═══ PROVIDED TEXT

Hello and Happy New Years!
I hope you and your family are having a restful holiday season and New Years! A lot of us had to change our usual norms this year due to public health guidelines and restrictions, but we made the adjustments and found out that it’s possible to still have a good holiday season in different and unique ways.
What a year for the history books! None of us have likely experienced anything quite like last year (yes, it’s ok to say “last year” now, and don’t forget to change your date to 2021 when signing documents 😉 ).
So much has happened this last year in my life personally and professionally, but also nationally and globally. Even the worst pessimist couldn’t have predicted all that this year entailed.
8 Changes in 2020
My wife and I are grateful for the jobs we’ve maintained, and at the same time our hearts go out to those who lost them. I had the opportunity to work three long-term substitute teacher positions in a local school district, which was unexpected, and Naomi continued in her vital communications role at UW Medicine to help the hospital manage the overwhelming changes due to the pandemic.
My wife Naomi contracted Covid but thankfully recovered after a very rough few weeks of painful and uncomfortable symptoms and time off work. You can read about her story here. Some of our immediate and extended families also contracted Covid and survived, and some of them didn’t. It seems loss is near so many of us.
3. Public Health Measures
My state of Washington was hit the hardest in the early weeks of the pandemic so we had a more severe lockdown. Just a few miles away from us was the original epicenter. Social distancing and mask wearing became fairly normal in public spaces by early to mid April for many states.

══════
═══ DATASET ENTRIES

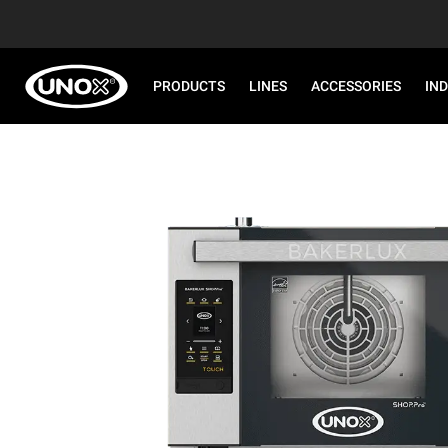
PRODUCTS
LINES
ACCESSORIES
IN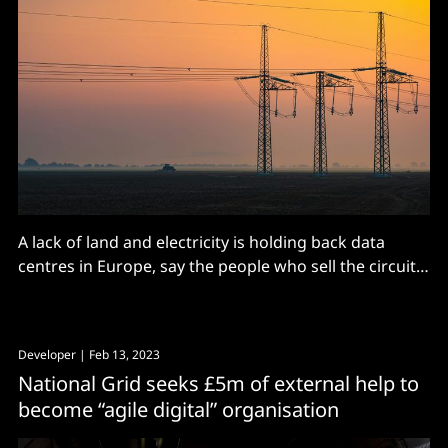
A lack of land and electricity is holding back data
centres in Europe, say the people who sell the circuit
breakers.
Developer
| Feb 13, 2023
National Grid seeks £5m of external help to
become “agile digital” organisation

══════

### USING THE INFORMATION
**1)** Copy out the New Year letter starting at "So much has" and ending at "to the pandemic.", switching "pessimist" to "skeptic" wherever it occurs.
**2)** In the New Year letter, what work did the writer take on during the year?

### TASK RESPONSES
**1)**
So much has happened this last year in my life personally and professionally, but also nationally and globally. Even the worst skeptic couldn’t have predicted all that this year entailed.
8 Changes in 2020
My wife and I are grateful for the jobs we’ve maintained, and at the same time our hearts go out to those who lost them. I had the opportunity to work three long-term substitute teacher positions in a local school district, which was unexpected, and Naomi continued in her vital communications role at UW Medicine to help the hospital manage the overwhelming changes due to the pandemic.

**2)** Three long-term substitute teacher positions in a local school district.